The news moves fast these days. You’d be forgiven if you forgot about the tariff debacle, which ended in a Supreme Court decision and refunds to importers. However, like an unlucky penny, a horror movie villain, or Emperor Palpatine, somehow tariffs have returned, and this time the administration appears to be using forced labor as a cover. The Office of the United States Trade Representative recently issued a report recommending new duties on goods from 60 named economies. The office cites forced labor violations as the rationale in its press release:
“The U.S. Trade Representative proposes additional duties on all products of the investigated economies, except as provided in Annex A to the Federal Register notice. For economies that impose a forced labor import prohibition, that have committed to impose and enforce such a prohibition through an Agreement on Reciprocal Trade, or economies that have imposed a partial regime with the effect of preventing the importation of certain forced labor goods, the U.S. Trade Representative proposes 10% as the rate of additional duties. For all other economies, the U.S. Trade Representative proposes 12.5% as the rate of additional duty.”
In Learning Resources Inc. v. Trump, the Supreme Court ruled that the International Emergency Economic Powers Act did not grant the executive branch the power to unilaterally impose tariffs.

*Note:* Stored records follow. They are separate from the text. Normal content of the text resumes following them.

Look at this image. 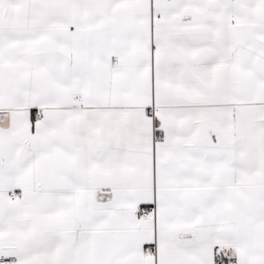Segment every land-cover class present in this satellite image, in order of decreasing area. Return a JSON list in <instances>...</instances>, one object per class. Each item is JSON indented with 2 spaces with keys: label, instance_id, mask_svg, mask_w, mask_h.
I'll use <instances>...</instances> for the list:
<instances>
[{
  "label": "snow or ice",
  "instance_id": "snow-or-ice-1",
  "mask_svg": "<svg viewBox=\"0 0 264 264\" xmlns=\"http://www.w3.org/2000/svg\"><path fill=\"white\" fill-rule=\"evenodd\" d=\"M0 264H264V0H0Z\"/></svg>",
  "mask_w": 264,
  "mask_h": 264
}]
</instances>
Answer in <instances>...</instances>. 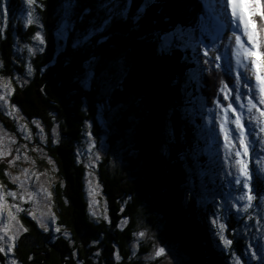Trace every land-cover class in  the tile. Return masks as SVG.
<instances>
[{
	"label": "trees",
	"instance_id": "1",
	"mask_svg": "<svg viewBox=\"0 0 264 264\" xmlns=\"http://www.w3.org/2000/svg\"><path fill=\"white\" fill-rule=\"evenodd\" d=\"M37 1L40 5L34 9L30 6L33 22L29 24L24 17L29 13L25 0H9L8 18L0 24V75L14 84L10 104L29 124L38 121L45 128V151L62 175L54 188L62 232H44L28 212H22L20 218L27 232L14 250L17 264H143L132 256V244L142 221L156 232L163 246L190 264H232V254L211 223L220 201L214 203L212 197L211 201L201 200L204 184L208 195L213 191L225 198L226 194L223 187L226 188L227 177L219 162L212 165L205 156L208 134L202 138L203 119L205 129L212 128L207 109L215 106L211 101L218 88L211 91L209 77L213 75L207 72L203 81H188L197 67L191 62L190 49L178 48L161 55L158 41L154 43L151 36L167 31L177 22L187 24L181 12L187 11L191 0H158L140 27L117 24L107 42L99 46L93 42L79 49L69 46L71 39L65 42L58 38L64 18L63 0ZM139 3L134 0L133 11ZM85 7L94 8L95 0H80L79 8ZM256 19L259 27V18ZM37 31L46 46L37 45L33 39ZM212 37L202 38L206 44L217 43ZM28 47L36 49L35 55L28 53ZM40 47H44L43 53L38 51ZM91 57H95L97 74L105 76L111 85L107 94L95 85L90 90L82 87L85 62ZM222 63L226 69L228 60ZM28 64L34 69L30 77ZM223 78L227 82L233 79L227 75ZM186 83L188 86L183 87ZM104 97L110 110L106 118L111 116L110 137L108 133V146L97 171L109 220L97 221L89 211L87 168L79 161L77 144L86 137L88 122L100 129L97 117ZM200 104L204 105L203 119L198 117ZM184 109H193L196 115L182 118ZM3 113L0 108V118L8 120ZM169 123L175 128L177 139L168 145L169 155H163ZM7 126L17 132L15 122L8 120ZM53 128L59 131L58 142H54ZM100 136L101 132L97 134L99 147ZM186 150L188 156L180 160V153ZM193 153L198 154V168ZM189 176L196 185L191 190ZM0 179L6 188H13L2 168ZM229 216L227 234L237 256L244 264H261L249 254V237L243 229L245 219H238L233 211ZM117 249L123 253L119 261L114 255ZM147 252L145 248L139 254ZM0 261L8 264L2 254Z\"/></svg>",
	"mask_w": 264,
	"mask_h": 264
},
{
	"label": "snow or ice",
	"instance_id": "2",
	"mask_svg": "<svg viewBox=\"0 0 264 264\" xmlns=\"http://www.w3.org/2000/svg\"><path fill=\"white\" fill-rule=\"evenodd\" d=\"M25 2L31 6L36 0H25ZM157 2L158 0H140L139 5L133 11L134 0H95L94 8L85 7L83 9L79 8L80 0H63L64 18L58 38L65 42L71 39L69 46L73 49L87 48L93 42L99 46L107 42L113 27L117 24L140 27L147 13L156 6ZM7 3L8 0H0V15L4 17L7 16ZM187 11L189 13L187 24L182 25L177 22L171 25L167 31L152 33V41L154 43L158 41L157 51L161 55H169L177 48L191 50V62L197 67L191 71L189 82L201 81L206 72L218 78L217 96L211 101L215 107L207 109L208 124L212 125L208 132V138L216 143L217 152L222 150V167L225 169V176L231 178L228 183L235 185L238 192L235 200L239 204H232L231 207L235 208L237 212H247L249 208L259 207V205H253V200L258 197L264 200V196H261V191H264V179H261V173H264V156H258L256 166L249 170L250 151L259 148L261 152H264V0H191L187 5ZM206 17L215 20L220 29L227 28L230 32V34H225L219 44L215 42L206 44L202 38L205 35H211L205 23ZM257 17L259 18V27H257ZM28 23H32L31 12H29ZM77 25L83 27L78 28ZM0 34H2V29H0ZM33 39L38 41L39 45L46 46V41L40 31L35 33ZM212 39L214 41L215 37L213 36ZM224 40L227 43H224ZM27 50L30 55L36 53V49L33 47H28ZM38 51L43 53L44 47H40ZM226 58L228 63L225 69L222 61ZM2 64L3 62L0 61V67ZM85 68L84 79L81 80L82 87L89 89L95 85L97 88H103L107 93L111 85L105 76L97 74L95 57H91L85 62ZM33 73L32 65L28 64L27 76L30 77ZM224 75L233 79L226 82L223 78ZM187 86V83L183 85V87ZM4 87L7 89V96L13 94L14 90L9 87L7 82ZM0 101L3 102V105L0 106H8L6 95L0 94ZM203 110L204 105L200 104L201 115H203ZM12 111H16L15 106H12ZM183 111L182 118L196 115V111L193 109H184ZM8 114L11 115V112ZM32 123L41 133L44 132L38 121H32ZM20 130L26 131V126L21 125ZM52 134L56 135L55 128L52 129ZM88 136L91 140V133ZM166 136L167 142L162 146L163 155H169L168 145L176 143V131L171 123L166 128ZM24 138L30 139L31 135H25ZM217 141H222V144ZM9 143L15 144L16 141L10 139L6 142L4 137L0 136V160H6L11 155L12 150L8 147ZM94 147L95 145L90 143L87 149L89 161L101 159L99 155L93 154ZM19 151L20 149L17 148L18 154L12 160H6L9 166L21 159ZM32 151H37V149L33 148ZM188 154L187 150L180 153L179 159L184 160ZM24 159L27 160L28 157L25 155ZM192 159L198 168L200 166L198 154L193 153ZM48 163L51 164L52 161L49 160ZM89 166L94 167V165ZM5 175L13 184L17 185L19 199L22 202L27 203L40 194H43L46 200H51V193L43 186L37 192L29 191L28 181L32 179V176H36V179L39 180V176L35 173L29 175L28 169H24L21 173L25 177L24 180L20 175L12 176L8 172ZM188 182L191 186L190 190L196 187L191 176H189ZM3 188L4 186L0 185V213L8 208L6 219L16 221V216L11 208H15L17 213L25 211V209L15 203L11 206L7 205L5 197H12L15 201L18 198V192H5ZM44 206L50 212V203ZM28 214L36 220L44 232H48V226L42 220H37L34 212ZM249 218L251 219V216ZM218 219L219 217L213 219L211 223L216 225ZM52 220L54 223V215ZM21 230L27 232V229L21 225L12 235H9L7 231L0 235V254L8 257L13 253L15 241ZM225 230L226 224L219 223V232L216 234L227 249L233 241L225 238L223 235ZM54 231L59 233L60 228L56 227ZM139 235L142 237L144 233L141 232ZM253 248L256 246L251 245L249 249L251 259L264 264V256L258 255L260 249L256 248L253 251ZM164 253L165 249L161 247L156 250L155 254L160 256ZM11 264H17L16 260L12 259ZM236 264H240L239 258H236Z\"/></svg>",
	"mask_w": 264,
	"mask_h": 264
},
{
	"label": "rangeland",
	"instance_id": "3",
	"mask_svg": "<svg viewBox=\"0 0 264 264\" xmlns=\"http://www.w3.org/2000/svg\"><path fill=\"white\" fill-rule=\"evenodd\" d=\"M177 3L179 2L177 1ZM32 5L31 7L34 9L36 5H40V3L36 0V2ZM27 6L29 7L28 11L30 12V6L29 5ZM8 7H9V4L7 3V16L4 17L3 15H0V24H2L8 18V14H9ZM23 7L25 8L26 6H23ZM28 15L29 13L27 14V16L24 15L25 19L26 18L29 19ZM181 15L186 17L188 20L189 13L187 11L181 12ZM21 16H23V14H19V17ZM205 23L209 28V33H211V35L214 36L216 40H218V43L221 42L225 34H230L227 28L220 29L219 24L215 20H213L211 17H209L205 21ZM224 43H227V41L224 40ZM37 45H39L38 42H37ZM175 50H178V48ZM221 51H223V49H221ZM0 70H1V67H0ZM209 79H211L210 80V84L212 87L211 91H213L214 89L216 90L215 86L217 88L219 87L218 78L213 75V76H210ZM5 82L8 83L11 89L15 90L13 82L0 75V94L6 95L8 102H9L7 107L0 106V108L4 112L3 115H6L9 121H11L13 124L15 122V126L17 127V132H14L13 130L9 128V126H7L8 120H3L2 118H0V136L4 137L6 142L10 139H15L16 141L15 144H10V143L8 144V147L12 150V153L10 156L6 158V160H12L13 157H15L18 154L16 152L17 148L20 149L19 155L21 156V159L17 160L15 164L12 166H9L6 160H0V168H2L4 173L8 172L12 176L20 175L22 180L25 179V177L21 175L24 169H28L29 175H32L33 173H35L36 175L39 176V180L36 179V176H32V179L28 181V185H27L29 188V191L37 192L40 189V187L43 186L51 193V200L50 201L46 200L44 195L40 194L38 196L33 197V199L29 200V202L27 203L22 202L19 199V191L17 189V185L13 184L8 176L6 177L7 179H9V185H12L13 188H6L1 179H0V185L4 186L3 191L5 192L7 191H17L18 192V198L15 201H13L12 197H8V196L5 197L7 205L11 206L13 203H15V204H18L21 208L25 209V211L28 213L34 212L37 220H42V222L48 226L49 230H52L54 233H57L54 231V229L56 227H59L58 216H61V215L57 208L54 188L61 181L62 175L59 174L58 168L56 164L54 163L53 159L45 151V145H46L44 142L45 141V131L41 133L39 129L36 128L35 124L33 125L29 124L24 119V117L20 114L17 107H15L16 111H12L13 105L10 104L11 95L7 96V89L4 87ZM18 82L20 83L21 81L19 80ZM229 86L231 87V84ZM87 90H90V88ZM216 96H217V93H216ZM220 98L222 99V97ZM103 101H104V104L103 106L100 107L99 117H97L99 118L100 129L99 128L94 129L92 127V123L88 122L86 125V137L84 138L82 143L77 144L78 153H79V161L81 163H84L87 168L85 189L87 192L89 211H90L91 217L97 221L109 220L108 206H107L108 204L105 199L103 186L101 184L99 173L97 171V167L99 163L101 162L100 160L103 158L104 151L108 146V143H107L108 133L110 137V131H109L110 123L108 122L109 121L108 116L109 117L111 116L108 115L107 116L108 119L106 118V114H110V110L108 107V101L106 97L103 98ZM0 105H3L2 101H0ZM214 107L215 106H213L212 108ZM9 112H11V115L8 114ZM198 117L203 119L201 114H199ZM203 121H204V126H203L204 134H202L203 135L202 137H206V134H208L211 128L209 130L205 129V120L203 119ZM21 125L26 126V131L20 130ZM41 127L45 129L42 125ZM100 132H101L100 142L102 143L101 147H99V142L97 141L98 139L97 134H100ZM58 133L59 131H56V135H54V141L56 142H58L59 140L57 137ZM89 133H91V140H89V136H88ZM28 134L31 135V138L25 139L24 138L25 135H28ZM39 142H43L44 144L42 145ZM90 143L95 145V147L93 148V154L99 155L101 159L99 160L93 159L92 161L88 160L87 149ZM217 143L222 144V141H217ZM33 148H36L37 151H32ZM25 155L28 157L27 160L24 159ZM210 155H212V157ZM205 156L207 157V159H210L212 161L211 162L212 165H213V162H219V166L222 167L223 152L222 150L217 152L216 143H213L210 138L205 148ZM258 156H264V152H261L259 148H257L255 151H250L249 170H252L253 167L256 166L257 164L256 158ZM49 160L52 161L51 164L48 163ZM89 165H94V167L89 166ZM222 169H223V173H225V169L223 167ZM261 175H262V178L264 179V173H261ZM201 177H203V175H201ZM229 179L231 178L227 177V180L225 183L226 188L223 187V189L226 191L225 198L218 195L216 192L214 193L213 191H211L212 192L211 195H208L209 191L204 184V185H201V200L206 202L210 197H212L213 199L212 201H214V203H217V200L220 201L218 203L219 205H216V213H215V216L212 218V220L217 219L219 217L217 224L214 225V227L217 229L216 232H219V223L226 224V230L223 232V235L225 236L226 239H230L227 234V232L230 231L229 225H228V222L230 220V216H229L230 212L233 211L234 214L238 217V219L240 218L245 219V222L243 224V229L245 230V232L247 233V236L249 237V242H248V245L250 244L249 248L251 245H255L256 248L260 249L258 255L264 256V200L258 197L256 200H253L252 203L253 205H259V207L249 208L247 212H243V211L237 212L235 208L231 207V205L239 204V202L235 200V197L236 195H238V192L236 190L235 185L228 183ZM89 181H91V184H89ZM90 191H91V195H90ZM261 196H264V191H261ZM210 201H211V198H210ZM49 203L51 205L50 212H49V209L44 206L45 204H49ZM8 210H9L8 208H5L4 211L0 213V235H3L5 231H7L9 235H12L14 232L17 231V229H19L21 225L23 226V228L26 229L25 225L23 224L20 218L21 213L24 211L17 213L15 208H11V211L16 216V221H9L6 219ZM63 211L65 210L63 209ZM53 215L55 217L54 223L52 220ZM249 216H251V219L249 218ZM257 221H259V223H257ZM60 232H62L61 229H60ZM141 232L144 233V236L142 237L139 235V233ZM25 233L26 232L22 230L19 232L18 238L15 241V248H16V244L20 242V238ZM132 247H133L132 256L138 260L140 259L143 264H190L189 261H187L186 259H183V257H180L175 251L167 248L166 246H163L161 241L157 237L156 232H153L150 227L146 226L144 221H142L141 225L139 226V229L136 233V238L132 244ZM161 247L165 249V253L160 256H157L155 254L156 250ZM145 248H147L148 252L145 254H139ZM256 248H253L252 250L254 251L256 250ZM14 250H13V253L9 254L8 257H5L2 254L7 259L8 264H11V260L14 259L13 258ZM227 251L228 253L232 254V264H236V258L240 259V264H244L243 260L237 256L236 250H234L233 248V243L229 248H227ZM114 255H115V260L119 261L122 258L123 253L122 251L117 249L114 252ZM117 257L119 258L117 259ZM0 264H2L1 261H0Z\"/></svg>",
	"mask_w": 264,
	"mask_h": 264
}]
</instances>
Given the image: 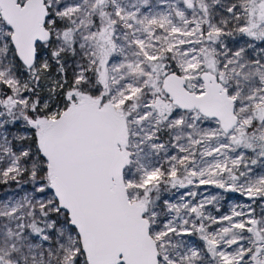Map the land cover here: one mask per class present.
<instances>
[{
	"label": "snow or ice",
	"instance_id": "obj_1",
	"mask_svg": "<svg viewBox=\"0 0 264 264\" xmlns=\"http://www.w3.org/2000/svg\"><path fill=\"white\" fill-rule=\"evenodd\" d=\"M0 264H264V0H0Z\"/></svg>",
	"mask_w": 264,
	"mask_h": 264
},
{
	"label": "rangeland",
	"instance_id": "obj_2",
	"mask_svg": "<svg viewBox=\"0 0 264 264\" xmlns=\"http://www.w3.org/2000/svg\"><path fill=\"white\" fill-rule=\"evenodd\" d=\"M209 191L214 192V191H217V190H215V189H210ZM228 195L231 196L232 194H228Z\"/></svg>",
	"mask_w": 264,
	"mask_h": 264
}]
</instances>
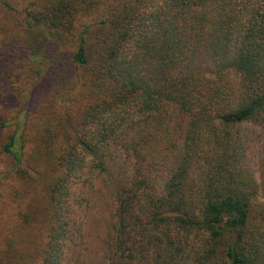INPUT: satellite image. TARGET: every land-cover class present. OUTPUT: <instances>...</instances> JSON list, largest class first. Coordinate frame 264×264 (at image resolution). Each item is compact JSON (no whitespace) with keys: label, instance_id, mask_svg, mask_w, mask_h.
Returning a JSON list of instances; mask_svg holds the SVG:
<instances>
[{"label":"trees","instance_id":"1","mask_svg":"<svg viewBox=\"0 0 264 264\" xmlns=\"http://www.w3.org/2000/svg\"><path fill=\"white\" fill-rule=\"evenodd\" d=\"M240 1L0 0V63L35 73L0 122V199L29 201L45 264L85 190L114 208L76 264H264V0Z\"/></svg>","mask_w":264,"mask_h":264},{"label":"rangeland","instance_id":"2","mask_svg":"<svg viewBox=\"0 0 264 264\" xmlns=\"http://www.w3.org/2000/svg\"><path fill=\"white\" fill-rule=\"evenodd\" d=\"M238 4L241 3L238 0ZM242 6V4H240ZM240 6V7H241ZM10 67L6 72L2 63H0V122L4 121L6 117L18 115L17 121H23L26 119L28 109L30 107V97L23 100L19 99L15 92L13 96V88L23 85V78H26V74H23L18 69ZM28 69V66L26 70ZM22 74V77L19 76ZM34 71L27 74L26 81L33 78ZM36 78V77H35ZM29 86L26 82L24 89ZM19 95V94H18ZM25 100V102H24ZM24 102V103H23ZM37 111V110H36ZM254 132L261 131V127L254 126ZM9 130L7 128L0 127V179L2 180L8 175L9 159L1 152V140L5 139V135ZM21 132V129H20ZM255 168L257 166L255 165ZM256 177L259 179V172L256 171ZM7 184L3 186L1 199H0V264H45L46 253L43 252V247H46L45 241H48V235L46 230L39 228H33L26 222L23 212L28 210V202H14L9 198H6L8 193L6 192ZM84 196L89 201H82V208L77 216V228L81 226V230L76 233V242L73 246L74 251L70 250L69 246L66 247L65 255L66 260L63 264H76V260L79 256H83L88 261L94 259L102 253V242L107 235L108 225L111 220L113 212V203L110 199L105 200L101 196L98 198H91L87 190L84 191ZM262 201V198L257 199V204ZM256 205V204H255ZM257 206V205H256ZM41 231V232H39ZM39 233L42 236L41 243H33L30 248L28 243L24 242L25 236L29 233ZM17 241V250L9 253V241L11 239ZM39 242V241H36ZM74 256L77 258L74 259ZM70 259V262L68 261ZM80 264H85L83 261H78Z\"/></svg>","mask_w":264,"mask_h":264}]
</instances>
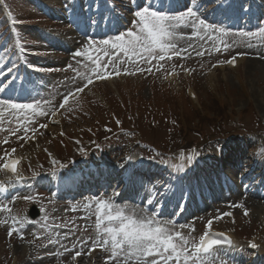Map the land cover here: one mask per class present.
<instances>
[{"label":"rangeland","instance_id":"1","mask_svg":"<svg viewBox=\"0 0 264 264\" xmlns=\"http://www.w3.org/2000/svg\"><path fill=\"white\" fill-rule=\"evenodd\" d=\"M236 2L239 5L236 6ZM4 3L10 16L20 23L15 27V32L8 24L3 28L7 50H0V71L15 65V70L17 67L25 68L27 72L21 73V90L11 84L9 79L12 78L8 79L4 93L6 96H0V102L11 101L33 107L19 112L6 105L0 107V161L5 153L19 151L28 136L34 134L39 141L53 147L60 162L71 170L80 169L76 166L83 162L87 164L83 169H96L104 165L116 168V164L123 163L124 156H130L133 163L143 159L146 160L145 166L155 172L158 169L162 172L158 161L162 155H166L168 147L176 145L179 137L173 127L174 105L166 103L163 108L156 107L152 98L157 97L155 89L163 88L166 83L163 71L174 68L179 72L178 78L182 82L194 85L199 101L208 108V113L219 114L222 119L215 126H207L210 120L203 119V139L193 133L189 136L196 140L199 147L197 161L202 163L198 166V173L194 174L197 169H191L188 160L193 150L177 151L169 153L168 161L172 166L169 165L167 173L163 176L157 174L151 180L144 181L143 196L149 197L153 192L150 200L165 199L162 191L156 196L157 188H167L168 193L172 194L177 186L169 207L171 213L182 211L181 224H169L167 219L154 221L188 239L191 242L188 246L190 252L196 233L208 228L206 225L209 220H212L211 227L227 230L236 236L235 257L216 253L197 260V264H242L248 260L246 244L249 238L261 242L260 256H264V193L258 192L251 196L245 192L246 196L259 197L253 202L237 194L236 190H231L233 195H229L224 184H220L223 174H229L224 171L225 166L230 167L235 159L239 162L246 157L253 158L249 169H255L257 173L264 172V163L260 168L264 160V0H4ZM149 6L153 11L172 17L192 7L199 19L209 27L207 30L199 29V26L194 29L173 20V24H179L174 28L175 35L170 41L175 45V52L169 50L163 54V60L134 57L135 63H132L122 56L121 61L108 69H99L102 75L115 71L129 73L123 80L117 81L116 88L124 97L123 85L138 87L141 105L147 113L140 111L141 114L136 117L130 113L131 107L115 106L114 98L109 95L107 98L111 102L112 112L122 116L124 131L120 132L111 121L109 111L93 107L86 118L77 119L68 110L61 115L62 125H48V116L58 107L60 100L74 88L88 86L89 78L96 77L89 56H96L95 49L103 47L101 41H114L116 36L128 30L138 31L135 12ZM217 8H221L218 20L215 16ZM1 18L0 12V21ZM101 19L103 21L99 22ZM106 19L110 21L109 27L103 25ZM193 31L199 34L192 36ZM89 42L92 43L91 48L88 47ZM77 51L85 55L77 57ZM106 51H111V44ZM6 52L12 56L8 61L5 60ZM176 52L180 55H176ZM234 56L240 58L239 66L234 70L221 69L222 72L208 82L213 85L211 94L221 99V103L213 102L207 96V70L211 64L224 63L227 58ZM101 59L107 63L103 53ZM250 59H253L252 62H249ZM26 65L33 68L27 69ZM185 68H189V75L182 73ZM126 87L127 90L130 88ZM174 89L176 92L179 88L175 85ZM15 93L16 97H10ZM157 101L161 104L158 98ZM72 102L69 100L70 104ZM227 107L232 108L231 119L224 115ZM96 121H102L104 129L98 132L96 138L100 141L90 149L88 158L84 159L82 150L77 149L71 136L74 135L75 139L82 134L85 136L83 129L88 127L86 125H95ZM132 127L139 128L142 133L139 142H135L132 137ZM70 143L74 146H69ZM221 144L230 147L222 155L216 149ZM59 146H63L62 153ZM40 156V153L34 154L33 160L22 166L24 173H29V168H33V174H43L35 182L28 197L20 199L22 204H18L19 199L13 200L12 197L0 201V264H9L13 260V264H142L135 260L125 262L122 255L119 259L113 257L110 243L104 247L95 246L96 251L87 254L89 248L94 246L93 241L104 239L103 229H97L96 226L97 206L100 201L111 205L107 198L113 195L109 191L108 194L96 192V195L59 200L53 188L63 177L61 165H54L48 159L42 164ZM73 159L78 160L79 164H71ZM245 165L243 162L241 166ZM179 170L188 171V180L176 177ZM233 170L230 174L235 175L238 181L249 172L246 169ZM170 175H174L173 179H170ZM141 183L142 179L137 182L138 186ZM11 191H14V187ZM30 202H35L40 208L38 226L31 227L25 236L24 233H13L9 239V230H13L15 223L12 211L18 220L26 222L30 212L27 204ZM55 202L61 204L53 207ZM117 204L111 205L113 214L121 211L133 218L152 219L149 214H140V207L135 210L137 212L126 213L123 205ZM228 212L231 213L230 217L224 215ZM218 216L221 218L215 219ZM183 228L186 229L181 231ZM75 252L81 255L75 257ZM150 261L151 258L149 264ZM169 264L174 262L170 261ZM258 264H264V260Z\"/></svg>","mask_w":264,"mask_h":264},{"label":"snow or ice","instance_id":"2","mask_svg":"<svg viewBox=\"0 0 264 264\" xmlns=\"http://www.w3.org/2000/svg\"><path fill=\"white\" fill-rule=\"evenodd\" d=\"M135 16L138 18L136 21L139 25L138 31L128 30L126 33L116 36L114 41H101L103 47L95 49L96 56H89V60L94 65L93 73L97 78L102 77L100 68L108 69L111 65H115L117 61H121L122 56L135 63L134 57H140L142 60H148L149 58L163 60V54L169 50L175 52V45L170 41L175 35L174 28L178 27L179 24H173V20L182 22L194 29L199 26V29L207 30L209 27L203 20L199 19L192 7H188L178 16L172 17L162 12L153 11L149 6L136 11ZM189 21H191L190 24ZM198 34V31H193L192 36ZM109 44H111L110 52L106 51ZM88 47H92L91 42H89ZM101 53H103L107 63L101 59ZM175 54L180 55L178 52ZM83 55L85 53L80 51L75 53L77 57ZM230 62L234 64L235 58L233 57ZM117 74H119L118 71ZM88 82L91 83V78ZM64 100H68L67 95ZM4 105L17 112L33 107L30 104L21 105L11 101L0 102V107ZM17 163V160H11L3 167L15 171ZM224 215L230 214L225 213ZM220 218L219 216L215 217V219ZM211 225L212 220H209L206 227L210 228ZM96 226L97 229H103L104 239L93 241V245L104 247L110 243L113 257L119 259L122 255L125 262L135 260L142 262V264H149V258H151L150 264H169L170 261L174 264H181V262L188 264L189 261H191V264H197V257L200 253L207 254L214 249H218L223 243L222 240L209 238V233L205 232L200 236L198 243L192 244V251L190 252L188 246L191 242L181 233H172L166 226L157 224L152 219L133 218L121 211H116L113 214L112 206L106 201H100L97 206ZM11 234L12 230H9V235ZM80 255V252H75V257Z\"/></svg>","mask_w":264,"mask_h":264},{"label":"trees","instance_id":"3","mask_svg":"<svg viewBox=\"0 0 264 264\" xmlns=\"http://www.w3.org/2000/svg\"><path fill=\"white\" fill-rule=\"evenodd\" d=\"M157 98L161 101L158 107L161 106V108H163V104L166 103H171L174 105V110L172 109L173 114L176 117L177 121H181L180 122V127H181V132L183 135L186 134V128L188 127L187 124L190 126L191 129H196L198 128L203 120H202V115L197 111V109L195 107H188V108H178V104L176 102V98L173 96H170V94L168 95V93L165 94H160L157 96ZM211 101V100H210ZM150 103V101H148ZM142 103L140 101H134L132 107L139 110V112L141 111L143 114L147 113L144 112V107H142L141 105ZM211 105L213 103H210ZM208 119H213V120H217V117L215 116H210ZM185 122V123H184ZM208 122V121H207Z\"/></svg>","mask_w":264,"mask_h":264},{"label":"bare ground","instance_id":"4","mask_svg":"<svg viewBox=\"0 0 264 264\" xmlns=\"http://www.w3.org/2000/svg\"><path fill=\"white\" fill-rule=\"evenodd\" d=\"M252 60H253V59H250L249 62H252ZM256 62H257V61H256ZM256 62H254L253 64H255ZM227 143H229V142H227ZM120 153H121V152H120ZM238 164H239V166H238ZM242 164H243V162H242L241 160H240L239 162H237V166H238V167H242V168H247V167H248V165L241 166ZM235 165H236V164H235ZM20 166H21V165H20ZM116 173H118V172L116 171ZM42 176H43V174H42ZM110 189H111V192H114L115 190L118 189V187H116V188L111 187ZM110 189H109V190H110ZM248 193H249V192H248ZM257 193H258V192H257ZM249 194H251V193H249ZM259 195H260V194H259ZM121 196H122V195H121ZM121 196H120V197L118 196L119 198H118L117 196H115L114 199H116L117 201H120V200L122 201ZM251 196H252V194H251ZM234 245H235V242H234ZM233 247H234V246H233Z\"/></svg>","mask_w":264,"mask_h":264}]
</instances>
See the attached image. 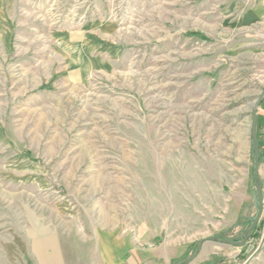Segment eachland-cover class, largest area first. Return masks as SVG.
I'll return each instance as SVG.
<instances>
[{
	"label": "rangeland",
	"instance_id": "rangeland-1",
	"mask_svg": "<svg viewBox=\"0 0 264 264\" xmlns=\"http://www.w3.org/2000/svg\"><path fill=\"white\" fill-rule=\"evenodd\" d=\"M261 170L264 0H0V264H264Z\"/></svg>",
	"mask_w": 264,
	"mask_h": 264
},
{
	"label": "water",
	"instance_id": "water-1",
	"mask_svg": "<svg viewBox=\"0 0 264 264\" xmlns=\"http://www.w3.org/2000/svg\"><path fill=\"white\" fill-rule=\"evenodd\" d=\"M261 96H262V94L257 98V101L260 100ZM257 106H258V103L256 102L255 110L253 113L252 128H251V136H252V143H253V148H254V158H255V170H254L255 174L257 173V167H258V162H259V145L257 142V135H256V122H257L256 108H257ZM257 192H258V200H259V210H258V213L255 217V220L252 223V226L256 223V220L259 218V216L261 215L262 210H263V200H262L259 185H257Z\"/></svg>",
	"mask_w": 264,
	"mask_h": 264
},
{
	"label": "crops",
	"instance_id": "crops-1",
	"mask_svg": "<svg viewBox=\"0 0 264 264\" xmlns=\"http://www.w3.org/2000/svg\"><path fill=\"white\" fill-rule=\"evenodd\" d=\"M262 172H264V170L263 171L261 170V174H262ZM263 215H264V211H263ZM113 260L115 263H118L119 261H123V254L118 255L117 253H115Z\"/></svg>",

Therefore, the administration is now looking to Section 301 of the Trade Act of 1974 to accomplish similar goals. The legal rationale is that forced labor in supply chains lowers the price of goods. Those goods produced with forced labor then have an unfair advantage in US markets. Therefore, a tariff is required to remove this unfair advantage.
This would be more believable had the government’s report not found that all 60 economies investigated violated forced labor laws, making them eligible for new tariffs. Included in that group of 60 economies are: Australia, Canada, the European Union, Mexico, and the UK, to name a few. These countries include some with well-documented forced labor import prohibitions that are arguably more aggressive than the United States’ own approach.
It’s always frustrating to see an ESG issue used as a political football. Forced labor is a real issue globally, and the seriousness of that issue is diluted when it is wielded as a political weapon.